On voudrait nous faire croire que des hordes de requérants d’asile envahissent la Suisse. Rien n’est plus faux. Au total, le nombre de personnes qui se trouvent en procédure d’asile ne représente que 0.5% de la population.
Opinion signée par Manon Schick, directrice de la Section suisse d’Amnesty International, parue le 30 avril 2013 dans le quotidien 24 Heures. Cliquez ici pour voir l’article.
L’an dernier, 28’631 demandes d’asile ont été déposées dans notre pays. Bien sûr, c’est davantage que l’année précédente, mais c’est 20’000 de moins qu’au moment de la guerre au Kosovo.
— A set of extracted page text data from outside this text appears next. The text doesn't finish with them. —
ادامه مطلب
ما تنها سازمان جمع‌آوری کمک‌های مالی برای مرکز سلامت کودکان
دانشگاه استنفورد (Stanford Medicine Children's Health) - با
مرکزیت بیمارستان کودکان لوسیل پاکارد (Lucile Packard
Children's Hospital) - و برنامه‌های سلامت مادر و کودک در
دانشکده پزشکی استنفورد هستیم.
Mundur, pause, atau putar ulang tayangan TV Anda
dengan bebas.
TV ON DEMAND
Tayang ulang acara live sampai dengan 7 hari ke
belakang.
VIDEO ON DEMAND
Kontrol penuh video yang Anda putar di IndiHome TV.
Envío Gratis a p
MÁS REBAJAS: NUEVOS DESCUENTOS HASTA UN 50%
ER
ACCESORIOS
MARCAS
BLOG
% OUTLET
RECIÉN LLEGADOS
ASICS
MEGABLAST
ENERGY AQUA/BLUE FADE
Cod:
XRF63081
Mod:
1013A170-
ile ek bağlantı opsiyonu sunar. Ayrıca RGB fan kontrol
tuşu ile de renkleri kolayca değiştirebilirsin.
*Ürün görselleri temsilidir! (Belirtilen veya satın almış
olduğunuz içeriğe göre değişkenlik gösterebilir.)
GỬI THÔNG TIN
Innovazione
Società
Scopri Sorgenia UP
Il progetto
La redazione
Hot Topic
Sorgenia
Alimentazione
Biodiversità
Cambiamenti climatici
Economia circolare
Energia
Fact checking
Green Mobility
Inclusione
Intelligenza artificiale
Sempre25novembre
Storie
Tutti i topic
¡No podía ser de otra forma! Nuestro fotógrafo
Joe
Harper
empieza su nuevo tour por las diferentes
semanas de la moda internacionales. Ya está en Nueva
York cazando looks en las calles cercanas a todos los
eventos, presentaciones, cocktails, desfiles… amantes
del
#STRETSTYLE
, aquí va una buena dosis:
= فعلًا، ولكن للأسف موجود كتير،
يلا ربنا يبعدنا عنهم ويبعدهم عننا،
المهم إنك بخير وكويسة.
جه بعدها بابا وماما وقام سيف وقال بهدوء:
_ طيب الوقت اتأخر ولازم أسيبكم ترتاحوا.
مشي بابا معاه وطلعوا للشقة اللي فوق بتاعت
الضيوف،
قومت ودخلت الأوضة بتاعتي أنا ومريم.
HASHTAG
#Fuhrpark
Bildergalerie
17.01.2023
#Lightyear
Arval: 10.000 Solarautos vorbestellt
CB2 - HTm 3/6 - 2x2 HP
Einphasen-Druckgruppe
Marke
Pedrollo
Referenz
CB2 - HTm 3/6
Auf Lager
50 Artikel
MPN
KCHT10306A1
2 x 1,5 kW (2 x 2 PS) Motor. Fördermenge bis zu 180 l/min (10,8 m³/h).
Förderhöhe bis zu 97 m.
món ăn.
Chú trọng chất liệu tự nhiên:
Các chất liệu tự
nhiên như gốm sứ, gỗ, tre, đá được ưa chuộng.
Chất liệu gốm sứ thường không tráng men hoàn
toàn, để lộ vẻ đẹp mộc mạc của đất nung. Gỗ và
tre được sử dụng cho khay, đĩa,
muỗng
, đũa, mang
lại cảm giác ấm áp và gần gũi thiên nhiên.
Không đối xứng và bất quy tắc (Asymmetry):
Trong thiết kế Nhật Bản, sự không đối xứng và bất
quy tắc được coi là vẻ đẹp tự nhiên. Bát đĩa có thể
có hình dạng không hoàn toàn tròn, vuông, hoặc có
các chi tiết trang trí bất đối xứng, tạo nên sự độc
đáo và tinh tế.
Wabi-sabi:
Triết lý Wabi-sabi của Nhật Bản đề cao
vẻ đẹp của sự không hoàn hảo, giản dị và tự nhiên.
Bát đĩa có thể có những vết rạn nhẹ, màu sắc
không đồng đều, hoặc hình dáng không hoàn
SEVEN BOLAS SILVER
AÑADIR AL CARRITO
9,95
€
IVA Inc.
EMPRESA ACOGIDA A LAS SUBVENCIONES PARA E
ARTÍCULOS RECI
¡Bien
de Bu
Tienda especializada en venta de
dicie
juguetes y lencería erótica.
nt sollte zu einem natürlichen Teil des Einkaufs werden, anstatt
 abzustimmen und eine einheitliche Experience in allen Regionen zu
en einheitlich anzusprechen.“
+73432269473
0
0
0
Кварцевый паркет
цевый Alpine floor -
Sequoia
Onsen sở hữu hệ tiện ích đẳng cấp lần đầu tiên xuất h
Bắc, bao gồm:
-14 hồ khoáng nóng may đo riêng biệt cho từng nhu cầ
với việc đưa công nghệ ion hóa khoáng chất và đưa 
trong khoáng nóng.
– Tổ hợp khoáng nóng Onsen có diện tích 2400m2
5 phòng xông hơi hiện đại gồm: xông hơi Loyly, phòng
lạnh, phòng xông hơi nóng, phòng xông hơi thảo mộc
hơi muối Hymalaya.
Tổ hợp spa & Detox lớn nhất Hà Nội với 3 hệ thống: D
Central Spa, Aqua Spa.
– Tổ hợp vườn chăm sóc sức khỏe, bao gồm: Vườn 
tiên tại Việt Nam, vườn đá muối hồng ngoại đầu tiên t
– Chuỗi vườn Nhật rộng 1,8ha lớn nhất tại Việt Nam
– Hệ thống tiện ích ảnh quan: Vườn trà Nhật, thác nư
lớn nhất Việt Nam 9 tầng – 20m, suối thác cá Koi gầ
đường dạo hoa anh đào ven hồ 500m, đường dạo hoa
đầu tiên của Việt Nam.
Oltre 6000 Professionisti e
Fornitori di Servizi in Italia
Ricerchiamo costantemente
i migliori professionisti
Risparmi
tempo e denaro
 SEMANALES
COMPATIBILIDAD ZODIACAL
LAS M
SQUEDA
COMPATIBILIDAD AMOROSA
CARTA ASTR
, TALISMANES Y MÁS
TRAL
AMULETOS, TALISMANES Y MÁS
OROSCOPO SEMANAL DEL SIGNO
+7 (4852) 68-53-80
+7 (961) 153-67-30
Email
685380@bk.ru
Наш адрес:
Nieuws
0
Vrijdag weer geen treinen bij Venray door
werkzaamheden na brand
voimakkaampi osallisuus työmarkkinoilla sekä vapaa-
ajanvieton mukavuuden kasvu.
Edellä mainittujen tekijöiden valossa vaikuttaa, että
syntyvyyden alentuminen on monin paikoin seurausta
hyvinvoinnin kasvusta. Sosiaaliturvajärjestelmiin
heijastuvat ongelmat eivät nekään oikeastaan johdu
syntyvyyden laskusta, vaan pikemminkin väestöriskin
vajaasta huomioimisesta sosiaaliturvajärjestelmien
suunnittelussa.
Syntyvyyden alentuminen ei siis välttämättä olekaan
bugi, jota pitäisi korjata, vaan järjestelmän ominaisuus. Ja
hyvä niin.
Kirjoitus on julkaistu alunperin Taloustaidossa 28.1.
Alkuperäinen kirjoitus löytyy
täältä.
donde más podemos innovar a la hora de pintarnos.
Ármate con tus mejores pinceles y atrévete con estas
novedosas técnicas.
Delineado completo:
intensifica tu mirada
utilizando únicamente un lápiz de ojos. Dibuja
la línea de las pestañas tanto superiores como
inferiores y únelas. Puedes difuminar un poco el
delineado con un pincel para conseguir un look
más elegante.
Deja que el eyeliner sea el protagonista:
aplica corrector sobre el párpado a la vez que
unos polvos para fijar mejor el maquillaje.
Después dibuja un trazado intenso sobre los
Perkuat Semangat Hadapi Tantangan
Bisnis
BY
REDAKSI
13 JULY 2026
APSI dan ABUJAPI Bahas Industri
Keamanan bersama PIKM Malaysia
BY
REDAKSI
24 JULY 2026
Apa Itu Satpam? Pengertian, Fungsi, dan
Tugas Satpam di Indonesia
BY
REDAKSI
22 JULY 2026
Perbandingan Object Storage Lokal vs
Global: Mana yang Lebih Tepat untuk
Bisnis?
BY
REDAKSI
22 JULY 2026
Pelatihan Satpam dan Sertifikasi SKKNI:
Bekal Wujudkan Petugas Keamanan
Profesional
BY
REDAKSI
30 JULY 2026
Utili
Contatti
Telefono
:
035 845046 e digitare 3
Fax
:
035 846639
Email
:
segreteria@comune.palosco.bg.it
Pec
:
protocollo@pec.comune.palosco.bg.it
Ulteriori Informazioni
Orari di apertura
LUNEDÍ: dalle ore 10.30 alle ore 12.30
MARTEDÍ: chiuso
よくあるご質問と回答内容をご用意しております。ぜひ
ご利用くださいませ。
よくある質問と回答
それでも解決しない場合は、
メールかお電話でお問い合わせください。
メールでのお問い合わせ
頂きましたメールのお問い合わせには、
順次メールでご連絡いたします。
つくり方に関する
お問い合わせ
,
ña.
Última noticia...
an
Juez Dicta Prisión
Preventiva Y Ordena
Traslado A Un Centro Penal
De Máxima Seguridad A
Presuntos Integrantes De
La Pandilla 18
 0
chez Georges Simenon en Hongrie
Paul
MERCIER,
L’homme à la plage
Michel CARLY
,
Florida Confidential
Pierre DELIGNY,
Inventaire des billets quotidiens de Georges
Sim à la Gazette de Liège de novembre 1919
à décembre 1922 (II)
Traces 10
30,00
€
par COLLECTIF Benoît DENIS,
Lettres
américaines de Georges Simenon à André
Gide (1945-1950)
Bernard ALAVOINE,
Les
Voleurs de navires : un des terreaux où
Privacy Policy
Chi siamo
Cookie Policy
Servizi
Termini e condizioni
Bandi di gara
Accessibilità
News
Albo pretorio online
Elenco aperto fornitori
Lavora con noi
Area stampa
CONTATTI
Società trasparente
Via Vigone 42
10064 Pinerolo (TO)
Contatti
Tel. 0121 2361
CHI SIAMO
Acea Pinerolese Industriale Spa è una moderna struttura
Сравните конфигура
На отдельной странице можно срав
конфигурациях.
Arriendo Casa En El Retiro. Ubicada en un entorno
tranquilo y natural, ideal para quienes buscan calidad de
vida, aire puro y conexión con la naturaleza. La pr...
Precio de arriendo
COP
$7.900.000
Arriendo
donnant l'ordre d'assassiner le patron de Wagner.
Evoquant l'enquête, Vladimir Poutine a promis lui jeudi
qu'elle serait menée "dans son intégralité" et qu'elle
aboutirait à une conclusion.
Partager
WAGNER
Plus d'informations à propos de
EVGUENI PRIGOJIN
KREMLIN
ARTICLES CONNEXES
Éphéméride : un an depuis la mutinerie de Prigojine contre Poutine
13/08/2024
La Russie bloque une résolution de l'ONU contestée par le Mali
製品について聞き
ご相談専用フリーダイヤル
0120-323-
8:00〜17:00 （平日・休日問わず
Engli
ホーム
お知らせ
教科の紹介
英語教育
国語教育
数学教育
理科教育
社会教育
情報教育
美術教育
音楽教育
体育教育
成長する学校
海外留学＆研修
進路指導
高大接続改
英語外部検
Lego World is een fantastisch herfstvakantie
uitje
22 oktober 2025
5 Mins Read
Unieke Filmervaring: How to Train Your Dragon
Les fluctuations dans le domaine de l’asile sont normales, elles sont liées à l’évolution des conflits à travers le monde. Cyniquement, on pourrait se réjouir que la Suisse ne soit pas voisine de la Syrie et n’ait pas à accueillir des centaines de milliers de réfugiés, ce qui est le cas de la Jordanie, du Liban et de la Turquie. Comme toujours, les pays situés dans des régions en conflit accueillent la très grande majorité des réfugiés.
Depuis quelques décennies, la classe politique suisse a fait du thème de l’asile son défouloir. Pratiquement aucune loi n’a subi autant de révisions, qui vont toutes dans le sens du durcissement. La révision sur laquelle le peuple suisse sera appelé à voter le 9 juin prochain en est le parfait exemple : les partis du centre et de droite ont rivalisé de propositions toutes plus absurdes et inefficaces les unes que les autres.
Supprimer le statut de réfugié pour les déserteurs? Même s’ils n’obtiennent pas ce statut, les Erythréens ne pourront pas être renvoyés dans leur pays où ils sont menacés de mort. Ils resteront donc en Suisse au bénéfice d’une admission provisoire, un statut précaire qui ne leur permettra pas de s’intégrer. Supprimer les demandes d’asile dans les ambassades? Le premier triage des demandes qui y était effectué devra se faire en Suisse, car cela ne dissuadera pas les personnes de fuir leur pays.
Bref, la révision n’aura pas l’effet escompté : rendre la Suisse peu attrayante. Même les parlementaires qui ont voté en faveur de ces modifications de la Loi sur l’asile l’admettent. Alors pourquoi continuer à «jouer» ainsi avec l’asile et avec la vie de personnes persécutées? Il est temps d’élaborer et de mettre en œuvre une politique d’asile humaine et équitable. Mais pour y arriver, il faut que les partis cessent d’utiliser ce thème comme un tremplin électoral et de faire croire au peuple suisse qu’ils ont trouvé des solutions miracle à un problème mondial.
Il faut donc voter non le 9 juin prochain. Mais il faut encore bien davantage que cela : sensibiliser la population suisse au fait que ces durcissements répétés, qui compliquent toujours plus l’intégration des réfugiés, nous conduisent dans une impasse. La Suisse n’a rien à gagner à un traitement inhumain de ses requérants. La Loi sur l’asile n’est pas un instrument pour réguler la politique migratoire, mais doit servir la protection des réfugiés. Sinon, elle perd tout son sens.